Beyond chemotherapy, other medications can contribute to nerve damage over time, though the risk varies widely depending on the drug, the dose, and how long you take it.
Infections and Toxic Exposures
Several infections can damage nerves directly or trigger an immune response that harms them. Shingles, caused by the reactivation of the chickenpox virus, can produce severe nerve pain that lingers for months or years after the rash heals. HIV, hepatitis B and C, and Lyme disease are also established causes of peripheral neuropathy.
Industrial chemicals and heavy metals like lead and mercury are toxic to nerve tissue. Occupational or environmental exposure to these substances can cause progressive nerve damage that may not become apparent until significant harm has already occurred.
Other Medical Conditions
Kidney disease, liver disease, and an underactive thyroid can all cause neuropathy through metabolic disruption. Failing kidneys allow toxins to accumulate in the blood that would normally be filtered out, and these toxins gradually damage nerve fibers. Hypothyroidism can cause fluid retention and tissue swelling that compresses nerves. These forms of neuropathy often improve when the underlying condition is treated.
How Nerve Damage Typically Progresses
The earliest nerve damage often affects the smallest nerve fibers first. These are the fibers responsible for pain and temperature sensation, which is why burning, tingling, or an abnormal sensitivity to touch in the feet may be the very first sign. This early small-fiber damage is subtle enough that it doesn’t show up on standard nerve conduction tests.
As damage progresses, numbness replaces tingling. The affected area expands upward from the toes toward the ankles and eventually the lower legs. When symptoms reach the mid-calf level, the hands often begin to be affected too. Decreased ankle reflexes and measurable sensory loss become apparent. In later stages, mild muscle weakness and wasting can develop in the feet and hands, affecting grip strength and balance.
The speed of progression varies enormously depending on the cause. Diabetic neuropathy may develop gradually over years. Guillain-Barré syndrome can progress from tingling to severe weakness in days or weeks.
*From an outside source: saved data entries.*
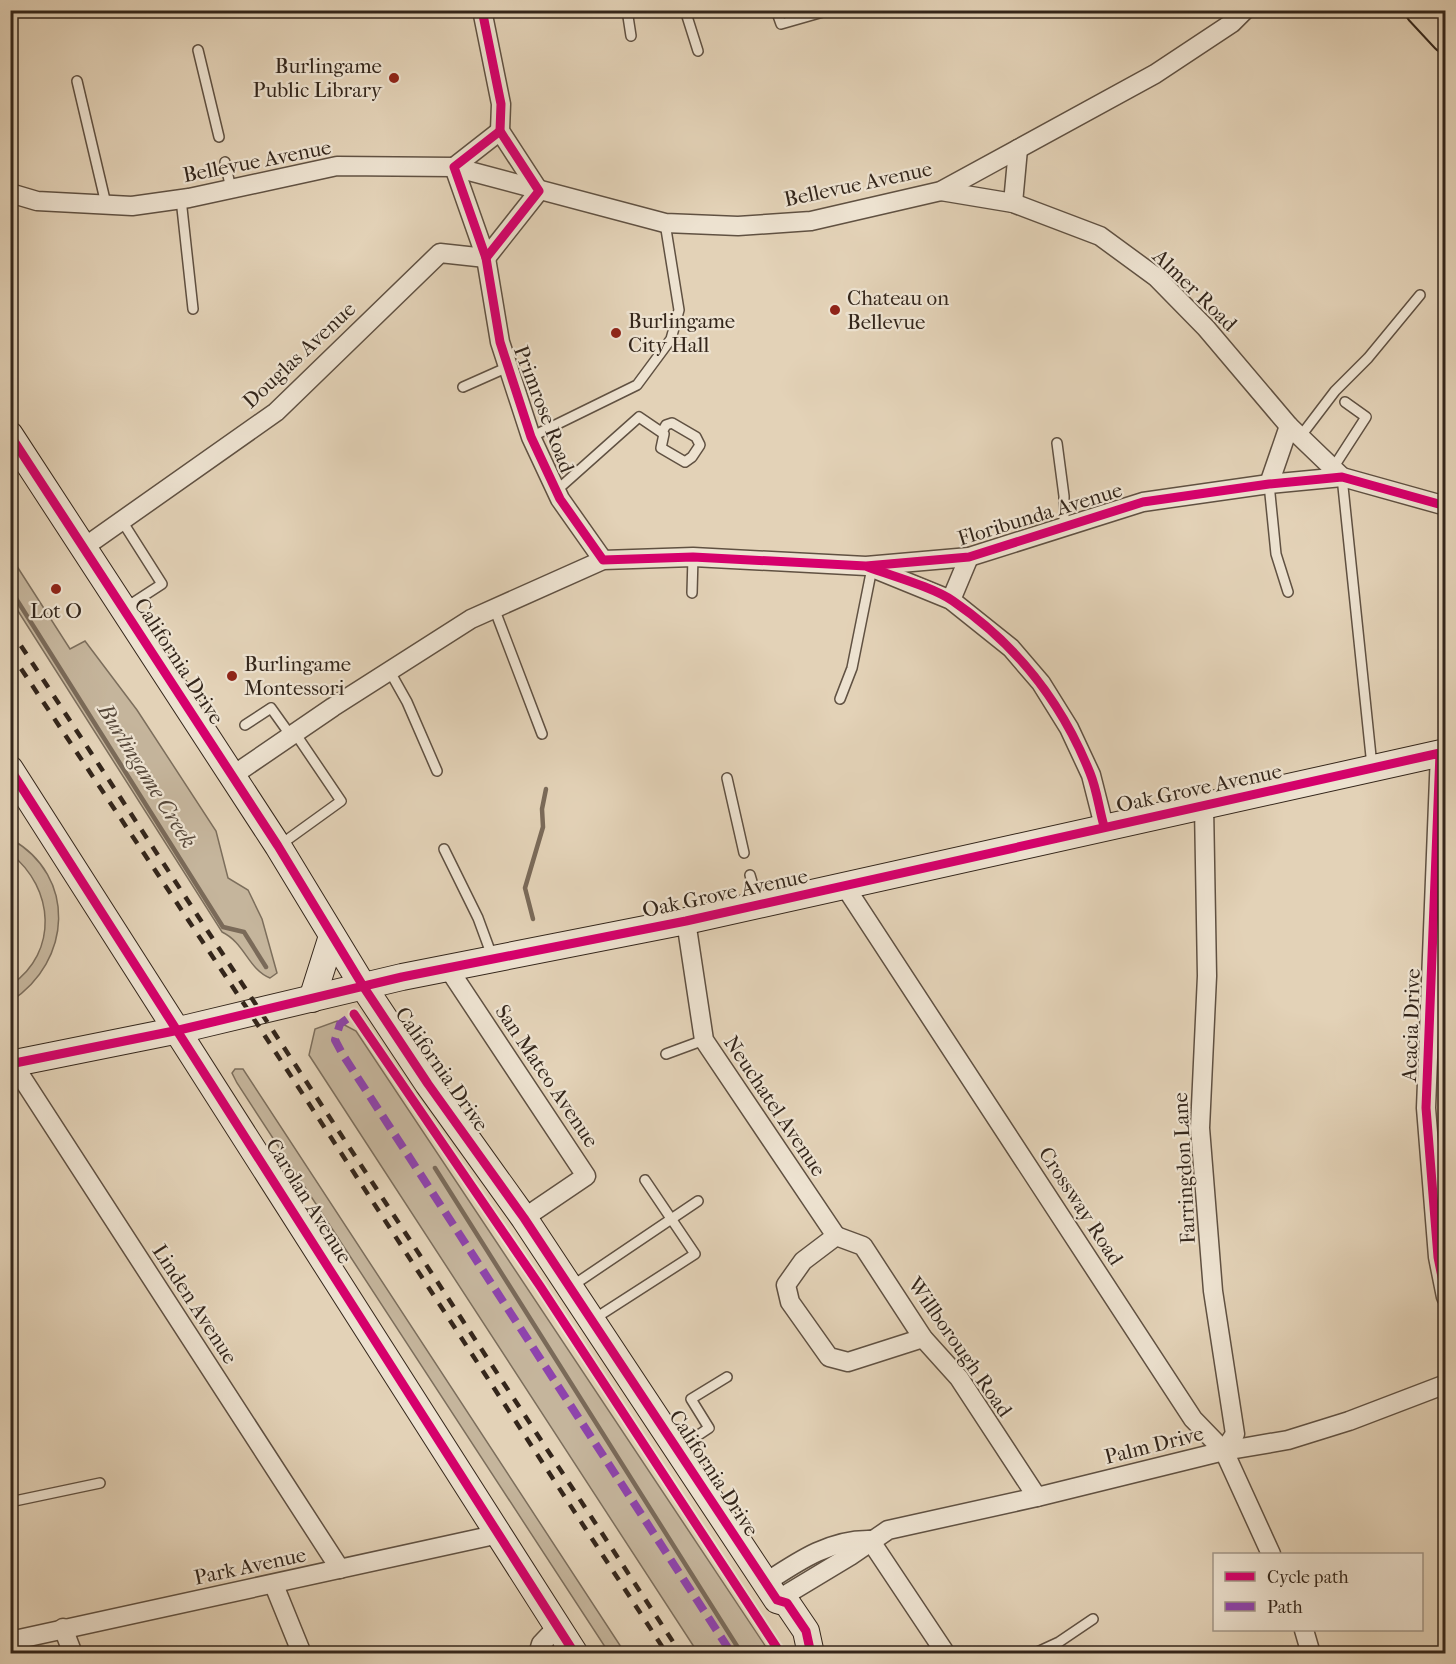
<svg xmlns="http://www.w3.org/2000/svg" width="1456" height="1664" viewBox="0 0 1456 1664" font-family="'IM FELL French Canon',serif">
<rect width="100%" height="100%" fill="#e3d2b7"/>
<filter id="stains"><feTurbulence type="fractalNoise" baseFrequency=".00333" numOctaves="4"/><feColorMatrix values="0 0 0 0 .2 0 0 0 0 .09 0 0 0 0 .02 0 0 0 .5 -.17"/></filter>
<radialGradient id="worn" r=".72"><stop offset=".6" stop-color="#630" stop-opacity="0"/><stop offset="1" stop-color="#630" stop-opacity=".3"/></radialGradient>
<!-- green -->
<g fill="#c5b59c" stroke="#7c6e5c" stroke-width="1.5">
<path d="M11,557L70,649L85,641L137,710L216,831L228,878L248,890L262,919L277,973L270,978C248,969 245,943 222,932L11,600Z"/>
<path d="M11,839C77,876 72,961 11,1001V1007V985C59,952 54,888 11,854Z"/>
<path d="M337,1021L356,1031L770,1653H698L309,1055L315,1029Z"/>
<path d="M235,1069H243L625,1653H609L237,1083L232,1073Z"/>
</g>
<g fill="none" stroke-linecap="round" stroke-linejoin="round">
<!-- stream -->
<g stroke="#7a6a59" stroke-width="4.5">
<path d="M10,589L223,927L244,932L266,967"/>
<path d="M533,919L525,888L543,827L542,809L546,789"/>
<path d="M435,1168L742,1654"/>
</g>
<defs>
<g id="lane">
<path d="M627,10L631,36"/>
<path d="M685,10L698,51"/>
<path d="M776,10L781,24L830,10"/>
<path d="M198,50L219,137"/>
<path d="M77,81L106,204"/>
<path d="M225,162L231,189"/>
<path d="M181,199L193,309"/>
<path d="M463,387L508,367"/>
<path d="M531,437L637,385L671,339L679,310L665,223"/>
<path d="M1300,437L1335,391L1368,358L1420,295"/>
<path d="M1057,443L1064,496V527"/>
<path d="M1333,468L1366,417L1345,402"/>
<path d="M1342,477L1372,766"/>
<path d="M1269,484L1276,554L1288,592"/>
<path d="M556,491L639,417L664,434L661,448L685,462L692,457L700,445L696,437L672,423L666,425L662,432"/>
<path d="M122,521L162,584L125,608"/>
<path d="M692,593L693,557"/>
<path d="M494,608L542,734"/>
<path d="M389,670L407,702L437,771"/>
<path d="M840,699L852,668L872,568"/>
<path d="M245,725L271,708L291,736"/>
<path d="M727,778L744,853"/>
<path d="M280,845L341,801L295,733"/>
<path d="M444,849L478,918L492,956"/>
<path d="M750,875L758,902"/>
<path d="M666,1054L704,1040"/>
<path d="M572,1286L698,1201"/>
<path d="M594,1319L695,1254L645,1180"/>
<path d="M679,1448L709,1428L691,1399L727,1377"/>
<path d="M10,1502L100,1483"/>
<path d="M1033,1654L1059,1642L1093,1619"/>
</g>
<g id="street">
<path d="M482,10L501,104L500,131L539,191L486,258"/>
<path d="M500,131L454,167L486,258L500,342L531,437L560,499L603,560"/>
<path d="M941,191L1013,203L1100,236L1156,277L1206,328L1289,426L1342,477"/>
<path d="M10,193L37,201L132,206L189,198L337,166L454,167L665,223L738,226L811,221L941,191L1155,74L1232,23L1245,10"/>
<path d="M1013,203L1018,149"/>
<path d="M1269,484L1289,426"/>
<path d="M83,548L276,412L440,253L486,258"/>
<path d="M870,567L951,600L1011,648L1041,683L1069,728L1091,775L1104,826"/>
<path d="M951,600L969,557"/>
<path d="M1440,753L1426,1108L1438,1257L1446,1297"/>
<path d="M232,776L333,707L471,619L603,560L693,557L866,566L969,557L1143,502L1269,484L1342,477L1446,506"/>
<path d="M1204,806L1207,976L1200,1128L1213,1291L1235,1434L1224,1451"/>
<path d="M844,885L1193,1419L1224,1451L1271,1554"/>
<path d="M686,921L704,1040L836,1236"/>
<path d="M448,968L586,1176L524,1218"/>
<path d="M13,1064L340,1569"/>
<path d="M836,1236L863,1246L923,1338L959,1378L1037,1497"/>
<path d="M836,1236L803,1261L786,1285L790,1302L829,1357L848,1362L923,1338"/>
<path d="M870,1540L946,1654"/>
<path d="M765,1583C797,1562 830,1539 870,1540"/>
<path d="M274,1585L302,1654"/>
<path d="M777,1600L850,1556L888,1530L1037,1497L1224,1451L1288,1440L1349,1421L1446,1384"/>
<path d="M63,1628L73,1654"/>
<path d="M1304,1630L1311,1654"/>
<path d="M10,1641L499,1534"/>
<path d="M538,1654L541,1644L558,1626"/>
</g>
<g id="secondary">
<path d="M10,435L278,846L363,986L428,1084L524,1218L777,1600L787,1603L806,1631L811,1654"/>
<path d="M10,769L575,1654"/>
<path d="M312,999L332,936"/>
<path d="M10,1064L179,1030L402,977L686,921L1446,752"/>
</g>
<path id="primary" d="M1420,10L1446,38"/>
</defs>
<!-- lane casing -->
<use href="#lane" stroke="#605142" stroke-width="12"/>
<!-- street casing -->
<use href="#street" stroke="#605142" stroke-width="21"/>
<!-- secondary casing -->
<use href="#secondary" stroke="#34261b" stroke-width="28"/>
<!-- primary casing -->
<use href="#primary" stroke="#34261b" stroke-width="32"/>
<!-- lane -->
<use href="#lane" stroke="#ede2d0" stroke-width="9"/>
<!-- street -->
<use href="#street" stroke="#ede2d0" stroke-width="18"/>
<!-- secondary -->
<use href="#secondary" stroke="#ede2d0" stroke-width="26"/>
<!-- primary -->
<use href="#primary" stroke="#e3d2b7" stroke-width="28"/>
<!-- rail -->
<g stroke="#34261b" stroke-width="4.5" stroke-dasharray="10 10" stroke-linecap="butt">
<path d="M10,629L681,1654"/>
<path d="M10,652L250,1013L667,1654"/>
</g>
<!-- quiet -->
<path stroke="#8e44ad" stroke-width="8" stroke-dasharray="15 8" stroke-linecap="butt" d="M347,1019L340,1024L335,1040L343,1055L732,1654"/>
<defs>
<g id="cycleway">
<path d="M482,10L501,104L500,131L539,191L486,258"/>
<path d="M500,131L454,167L486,258L500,342L531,437L560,499L603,560L693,557L866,566L969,557L1143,502L1269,484L1342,477L1446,506"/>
<path d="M10,435L278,846L363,986L428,1084L524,1218L777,1600L787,1603L806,1631L811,1654"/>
<path d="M868,567C892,576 933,587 953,601C1016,644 1062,703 1090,773C1097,790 1099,809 1104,826"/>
<path d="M10,769L575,1654"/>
<path d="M354,1014L540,1286L781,1654"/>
<path d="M10,1064L179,1030L402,977L686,921L1440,753L1426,1108L1438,1257L1446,1297"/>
</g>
</defs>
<!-- cycleway casing -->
<use href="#cycleway" stroke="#ede2d0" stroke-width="13"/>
<!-- cycleway -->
<use href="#cycleway" stroke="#d6006c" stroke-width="9"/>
</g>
<!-- markers -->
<g fill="#8f2418" stroke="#ede2d0" stroke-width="2">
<circle cx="394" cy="78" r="6"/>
<circle cx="835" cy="310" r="6"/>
<circle cx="616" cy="333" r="6"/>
<circle cx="56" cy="589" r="6"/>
<circle cx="232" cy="676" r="6"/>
</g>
<g text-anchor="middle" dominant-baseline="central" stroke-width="4.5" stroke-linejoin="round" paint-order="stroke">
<!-- poi labels -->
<g font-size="21" fill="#34261b" stroke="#ede2d0" text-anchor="start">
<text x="382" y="66" text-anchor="end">Burlingame<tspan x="382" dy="24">Public Library</tspan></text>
<text x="847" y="298">Chateau on<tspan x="847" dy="24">Bellevue</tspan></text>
<text x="628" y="321">Burlingame<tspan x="628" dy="24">City Hall</tspan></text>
<text x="56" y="611" text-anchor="middle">Lot O</text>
<text x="244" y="664">Burlingame<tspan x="244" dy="24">Montessori</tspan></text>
</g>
<!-- street labels -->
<g font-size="21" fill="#34261b" stroke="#ede2d0">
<text transform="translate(257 161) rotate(-11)">Bellevue Avenue</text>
<text transform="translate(858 184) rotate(-12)">Bellevue Avenue</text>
<text transform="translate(1195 290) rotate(44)">Almer Road</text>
<text transform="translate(299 355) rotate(-43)">Douglas Avenue</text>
<text transform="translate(544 409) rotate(69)">Primrose Road</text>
<text transform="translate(1040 514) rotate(-17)">Floribunda Avenue</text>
<text transform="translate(179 661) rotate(57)">California Drive</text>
<text transform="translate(1199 788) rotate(-12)">Oak Grove Avenue</text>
<text transform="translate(725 893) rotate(-12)">Oak Grove Avenue</text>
<text transform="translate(1411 1025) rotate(-88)">Acacia Drive</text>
<text transform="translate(442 1069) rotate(55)">California Drive</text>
<text transform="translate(547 1076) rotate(56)">San Mateo Avenue</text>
<text transform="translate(775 1106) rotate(56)">Neuchatel Avenue</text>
<text transform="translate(1184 1168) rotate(-93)">Farringdon Lane</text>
<text transform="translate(309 1201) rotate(58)">Carolan Avenue</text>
<text transform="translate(1081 1206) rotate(57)">Crossway Road</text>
<text transform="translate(195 1304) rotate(57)">Linden Avenue</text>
<text transform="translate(960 1347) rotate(55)">Willborough Road</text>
<text transform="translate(1154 1445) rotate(-14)">Palm Drive</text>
<text transform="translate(714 1473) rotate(57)">California Drive</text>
<text transform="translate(250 1566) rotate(-12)">Park Avenue</text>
</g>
<!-- water labels -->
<g font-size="22" font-style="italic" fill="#57483a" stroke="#ede2d0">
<text transform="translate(147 776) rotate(58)">Burlingame Creek</text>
</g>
</g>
<!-- margin -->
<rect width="1456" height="1664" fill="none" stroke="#e3d2b7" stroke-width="36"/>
<rect x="12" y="12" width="1432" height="1640" fill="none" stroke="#34261b" stroke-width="3"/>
<rect x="18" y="18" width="1420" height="1628" fill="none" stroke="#34261b" stroke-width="1.5"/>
<!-- legend -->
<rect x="1213" y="1553" width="210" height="78" fill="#ede2d0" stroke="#a39788" stroke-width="1.5"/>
<rect x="1225" y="1572" width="30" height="9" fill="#d6006c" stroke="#a39788" stroke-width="1.5"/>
<text x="1267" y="1583" font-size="18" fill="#34261b">Cycle path</text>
<rect x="1225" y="1602" width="30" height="9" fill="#8e44ad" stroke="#a39788" stroke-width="1.5"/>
<text x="1267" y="1613" font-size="18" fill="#34261b">Path</text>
<rect width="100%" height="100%" filter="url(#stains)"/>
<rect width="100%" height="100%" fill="url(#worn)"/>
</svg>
Chemotherapy-induced neuropathy often correlates with the cumulative dose received.
Can Damaged Nerves Heal?
Peripheral nerves do have the ability to regenerate, which sets them apart from nerves in the brain and spinal cord. Regrowth happens at approximately 1 millimeter per day under normal conditions, though the local environment matters enormously. Supporting cells called Schwann cells guide regenerating nerve fibers, and without healthy Schwann cells, regrowth stalls regardless of the nerve’s own capacity to heal.
Whether recovery is complete depends on the type and severity of the damage. Nerves compressed temporarily (as in mild carpal tunnel) can recover fully within weeks. Nerves damaged by diabetes or chemotherapy may stabilize or partially improve if the underlying cause is removed or controlled, but long-standing damage is often only partially reversible. The key factor is time: the longer a nerve has been damaged and the farther it needs to regrow, the less likely full recovery becomes.